• Problem requirements
Return each line of the items below that contains the string "ground".

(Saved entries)
★ ★ ★ ★ ★

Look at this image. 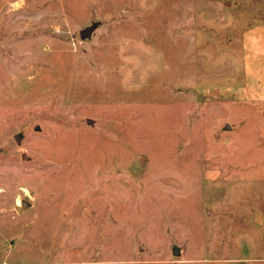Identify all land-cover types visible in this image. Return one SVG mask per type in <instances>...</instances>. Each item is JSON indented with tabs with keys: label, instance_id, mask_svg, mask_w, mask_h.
<instances>
[{
	"label": "rangeland",
	"instance_id": "rangeland-1",
	"mask_svg": "<svg viewBox=\"0 0 264 264\" xmlns=\"http://www.w3.org/2000/svg\"><path fill=\"white\" fill-rule=\"evenodd\" d=\"M0 264H264V0H0Z\"/></svg>",
	"mask_w": 264,
	"mask_h": 264
},
{
	"label": "water",
	"instance_id": "water-1",
	"mask_svg": "<svg viewBox=\"0 0 264 264\" xmlns=\"http://www.w3.org/2000/svg\"><path fill=\"white\" fill-rule=\"evenodd\" d=\"M96 26H97L96 23H92V24L86 26L85 28L81 29L79 31L80 38H82V39L89 38L91 36L93 30L96 28ZM207 96L212 97V98H216L217 97V91L212 90L209 93H207ZM255 220H259V217H256Z\"/></svg>",
	"mask_w": 264,
	"mask_h": 264
},
{
	"label": "bare ground",
	"instance_id": "bare-ground-1",
	"mask_svg": "<svg viewBox=\"0 0 264 264\" xmlns=\"http://www.w3.org/2000/svg\"><path fill=\"white\" fill-rule=\"evenodd\" d=\"M19 5V4H18Z\"/></svg>",
	"mask_w": 264,
	"mask_h": 264
}]
</instances>
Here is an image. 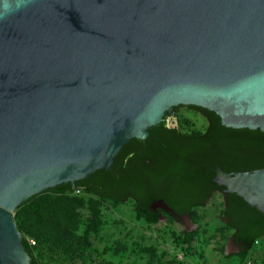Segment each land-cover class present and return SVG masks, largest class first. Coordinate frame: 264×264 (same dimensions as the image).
Listing matches in <instances>:
<instances>
[{"label":"water","instance_id":"water-1","mask_svg":"<svg viewBox=\"0 0 264 264\" xmlns=\"http://www.w3.org/2000/svg\"><path fill=\"white\" fill-rule=\"evenodd\" d=\"M177 105L264 132V0H0V264L30 263L19 205L108 169ZM213 170L224 202L264 213V167Z\"/></svg>","mask_w":264,"mask_h":264},{"label":"trees","instance_id":"trees-1","mask_svg":"<svg viewBox=\"0 0 264 264\" xmlns=\"http://www.w3.org/2000/svg\"><path fill=\"white\" fill-rule=\"evenodd\" d=\"M188 107L203 114L206 128L195 127L182 114L176 115L178 127L168 128L162 120L148 128L146 139L131 138L123 145L108 169L75 181L80 193L70 183H62L19 205L13 218L30 257L29 264H110L94 257L89 239L98 230L104 202L117 205L133 199L136 218L147 225L185 215L198 224L201 217L196 207L204 206L218 189L214 172L207 168L208 161L227 172L264 167V132L226 127L215 112ZM160 200L168 210L156 205ZM82 209L90 214L87 223L82 222ZM220 215L233 229L238 249L228 258L243 264L258 239L264 237V213L237 194L226 193ZM82 225L85 229L79 234ZM168 231L178 246L189 245L198 234V229L176 231L171 226ZM123 248L118 242L115 250ZM138 251L148 254L151 261L158 260L154 248Z\"/></svg>","mask_w":264,"mask_h":264},{"label":"rangeland","instance_id":"rangeland-1","mask_svg":"<svg viewBox=\"0 0 264 264\" xmlns=\"http://www.w3.org/2000/svg\"><path fill=\"white\" fill-rule=\"evenodd\" d=\"M177 114L186 116L199 129L207 126L201 112L185 105L166 117L165 124L178 127ZM133 204L131 198L117 205L110 201L103 203L98 230L89 235L93 255L98 261L110 264H238L228 258L238 249L231 241L233 229L224 224L220 215L224 207L221 191H214L204 206L196 207L201 217L198 224L190 218L181 217L172 221L161 218L156 224L147 225L144 220L136 218ZM81 213L82 222L87 223L89 212L82 209ZM168 226L176 231L198 229V234L189 245L178 246L172 242ZM84 229L85 225H82L78 233L82 234ZM118 242L124 246L119 252L115 250ZM147 247L156 250L158 260L151 261L148 254L138 251V248ZM243 264H264V237L258 239Z\"/></svg>","mask_w":264,"mask_h":264},{"label":"flooded vegetation","instance_id":"flooded-vegetation-1","mask_svg":"<svg viewBox=\"0 0 264 264\" xmlns=\"http://www.w3.org/2000/svg\"><path fill=\"white\" fill-rule=\"evenodd\" d=\"M181 106H183V105H177V106H174L173 107V112H176L177 111V109L179 108V107H181ZM188 107V106H187ZM192 109H195V108H192ZM195 110H197V109H195ZM197 111H199V110H197ZM200 112V111H199ZM169 115H165L164 116V118H163V120L166 118V117H168ZM168 128H172V127H169L168 125H166ZM130 154H128L126 157H128ZM214 166H218V165H216V164H214L212 161H208L207 162V168H209V169H211L213 172H214V170H213V167ZM220 167V166H219ZM221 168V167H220ZM220 191V189H219V187H218V189H216L215 191ZM158 203V202H157ZM156 203V204H157ZM153 206H155V205H153ZM183 217V216H182Z\"/></svg>","mask_w":264,"mask_h":264},{"label":"built area","instance_id":"built-area-1","mask_svg":"<svg viewBox=\"0 0 264 264\" xmlns=\"http://www.w3.org/2000/svg\"><path fill=\"white\" fill-rule=\"evenodd\" d=\"M73 190H75L76 193H80L81 192V190L79 188H77V187H75Z\"/></svg>","mask_w":264,"mask_h":264}]
</instances>
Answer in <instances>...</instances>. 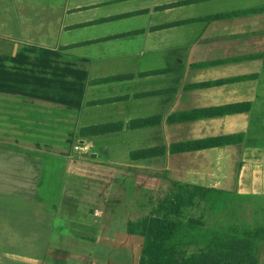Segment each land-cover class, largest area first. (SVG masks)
<instances>
[{
    "label": "crops",
    "instance_id": "crops-1",
    "mask_svg": "<svg viewBox=\"0 0 264 264\" xmlns=\"http://www.w3.org/2000/svg\"><path fill=\"white\" fill-rule=\"evenodd\" d=\"M263 6L264 0H22L21 34L12 0H0V55L10 56L11 42L21 43L58 53L66 58L62 66L88 74L79 110L0 93V264H122L99 256L108 218L161 214L168 199L163 188L173 193L174 183L264 195V62L215 64L264 53V13L201 21ZM234 79L242 80L213 85ZM236 105L249 108L170 121ZM143 120L156 121L131 127ZM111 124L123 129L80 136L82 129ZM241 134L238 145L172 151ZM90 156L115 167L110 174L118 181L132 183H122L132 194L118 196L116 214L97 205L107 195L83 191L80 197L75 190L70 165ZM127 252L128 264H139L133 243Z\"/></svg>",
    "mask_w": 264,
    "mask_h": 264
},
{
    "label": "trees",
    "instance_id": "trees-1",
    "mask_svg": "<svg viewBox=\"0 0 264 264\" xmlns=\"http://www.w3.org/2000/svg\"><path fill=\"white\" fill-rule=\"evenodd\" d=\"M261 13H264V6L207 17L201 21L211 22ZM35 51L32 49L29 52L34 54ZM39 51L41 56L35 61L24 54L15 57L0 55V93L52 102L75 110L81 109L88 74L81 70L62 66L57 61L58 53L46 50ZM246 60H262L264 62V53L215 62V64ZM69 78L74 79L70 80ZM123 78H129V76L99 82ZM239 80L242 79L218 82L213 85ZM205 86L207 85L202 87ZM248 108L246 105H236L218 110L194 111L176 115L170 121L178 123L211 116L238 114L246 112ZM155 121L132 122L131 127H147L153 125ZM122 129V124L101 125L82 129L80 136H102ZM244 141L245 136L243 134L232 135L176 145L172 151L174 153L198 152L238 145ZM150 153L153 151L142 154L134 153L133 157ZM174 189L176 190L175 198L168 200L170 207L165 204L164 212L159 216L147 217L129 225L128 231L131 236L145 238L139 264H261L257 253V243L264 241V223L250 227L244 226L242 221L237 224H230L227 222L228 220L226 222L222 220L225 223L217 224L220 229H213L208 227V210L200 217H192L188 221H184L183 218L187 209L196 208L198 203H205L208 206L217 204L227 196L228 192L181 183H174Z\"/></svg>",
    "mask_w": 264,
    "mask_h": 264
},
{
    "label": "rangeland",
    "instance_id": "rangeland-1",
    "mask_svg": "<svg viewBox=\"0 0 264 264\" xmlns=\"http://www.w3.org/2000/svg\"><path fill=\"white\" fill-rule=\"evenodd\" d=\"M14 6L16 7V12H14ZM14 12V13H13ZM12 16L17 20L18 26L20 28L19 33L22 34V0H12ZM36 50L34 48L23 47L21 43L11 42L9 53L10 56H15L19 54L28 55L32 61L39 59L41 53L39 50H36L34 54H31V50ZM13 56V57H15ZM60 56V55H59ZM58 56L57 61L62 65L66 61V58L60 59ZM9 57V56H8ZM22 101L21 98H19ZM76 157H79L76 155ZM83 159L82 157L80 158ZM70 170H74L75 188L78 191V196H82L84 192L88 191H98L101 194H105L106 200L111 204V207L107 208L104 206L103 200L101 199L97 202V205L101 209H105L107 213L116 214L118 208L115 207V201L118 199V196L123 194L124 200H129L132 194L131 190L123 188L122 186H128L132 183H123L120 180L119 176L114 175L115 167H106L100 166L91 156L86 161H81V164H77L73 161L70 165ZM76 171V172H75ZM114 172L110 174L111 172ZM100 175V176H99ZM118 179V180H117ZM110 180V181H109ZM71 181H74V178L68 179V185L71 184ZM123 183V185H122ZM230 184V183H229ZM231 183L230 185H232ZM164 189V198L166 199L165 203L168 200H173L175 198L174 193L176 190ZM67 190V187H66ZM74 190V189H73ZM169 190V191H168ZM127 191V192H125ZM85 193V195H87ZM127 196V197H126ZM83 197V196H82ZM122 199V198H121ZM101 201V204H100ZM170 207V203H166ZM208 210V227L213 229H220V226L217 227L219 223H225L226 220L230 224H237L239 221H242L244 226L256 227L259 224L264 223V195H256L249 198L237 197L234 193H227V196L224 197L219 203L214 205H207L205 203L198 204L194 209H187L184 214V221H188L192 217H200L203 213ZM129 212V211H128ZM229 212V215H228ZM160 213H157L156 216H159ZM152 216V215H151ZM149 213H144L140 215H130L125 213L116 217L112 216L108 218L107 225L102 228L101 236L102 243L99 246V256L104 262H121L122 264H128L130 259L128 258V250L130 249V244L133 243L134 251L136 253V261L140 262L143 254V248L145 244V239L136 237L132 241L129 238L127 227L131 223H137L144 218L151 217ZM229 217V218H228ZM222 220H225L222 221ZM257 253L261 264H264V241L257 243Z\"/></svg>",
    "mask_w": 264,
    "mask_h": 264
},
{
    "label": "built area",
    "instance_id": "built-area-1",
    "mask_svg": "<svg viewBox=\"0 0 264 264\" xmlns=\"http://www.w3.org/2000/svg\"><path fill=\"white\" fill-rule=\"evenodd\" d=\"M83 145H78L77 147H76V151H79V152H83Z\"/></svg>",
    "mask_w": 264,
    "mask_h": 264
},
{
    "label": "water",
    "instance_id": "water-1",
    "mask_svg": "<svg viewBox=\"0 0 264 264\" xmlns=\"http://www.w3.org/2000/svg\"><path fill=\"white\" fill-rule=\"evenodd\" d=\"M88 155H84V157H87Z\"/></svg>",
    "mask_w": 264,
    "mask_h": 264
}]
</instances>
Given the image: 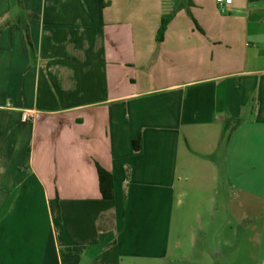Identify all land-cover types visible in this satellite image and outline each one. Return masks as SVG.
Listing matches in <instances>:
<instances>
[{"label":"crops","instance_id":"crops-1","mask_svg":"<svg viewBox=\"0 0 264 264\" xmlns=\"http://www.w3.org/2000/svg\"><path fill=\"white\" fill-rule=\"evenodd\" d=\"M206 1L0 0V264H264V0Z\"/></svg>","mask_w":264,"mask_h":264},{"label":"trees","instance_id":"trees-1","mask_svg":"<svg viewBox=\"0 0 264 264\" xmlns=\"http://www.w3.org/2000/svg\"><path fill=\"white\" fill-rule=\"evenodd\" d=\"M255 1V0H251ZM18 3L22 4V0H17ZM192 5V0H187V4L184 2H181L178 4L177 9L179 10L180 8L186 7V6H191ZM169 12L162 16L161 19V25L159 28V39L161 40L168 24L170 21L174 18L175 12ZM2 27H0L1 30ZM98 174H99V180H100V188L102 195L105 198H111L112 197V176L109 172H107L105 169H103L101 166H98ZM83 252V247L82 246H69L65 247L60 250V262L61 264H79L81 260V255Z\"/></svg>","mask_w":264,"mask_h":264},{"label":"rangeland","instance_id":"rangeland-1","mask_svg":"<svg viewBox=\"0 0 264 264\" xmlns=\"http://www.w3.org/2000/svg\"><path fill=\"white\" fill-rule=\"evenodd\" d=\"M167 1V7L169 9V12H173L174 10L177 9V6L179 3L184 2L185 4H187V0H166ZM215 0H207L206 3L209 6H213L214 5ZM219 8V5L216 4Z\"/></svg>","mask_w":264,"mask_h":264},{"label":"built area","instance_id":"built-area-1","mask_svg":"<svg viewBox=\"0 0 264 264\" xmlns=\"http://www.w3.org/2000/svg\"><path fill=\"white\" fill-rule=\"evenodd\" d=\"M216 1H217V4L219 5L220 11L225 12L226 9H227V7L225 5V2L226 1L231 2L232 0H216ZM28 116H29L28 113H24V116L23 117H24V119H27Z\"/></svg>","mask_w":264,"mask_h":264}]
</instances>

★ ★ ★ ★ ★

• Right answer
	"label": "bare ground",
	"instance_id": "bare-ground-1",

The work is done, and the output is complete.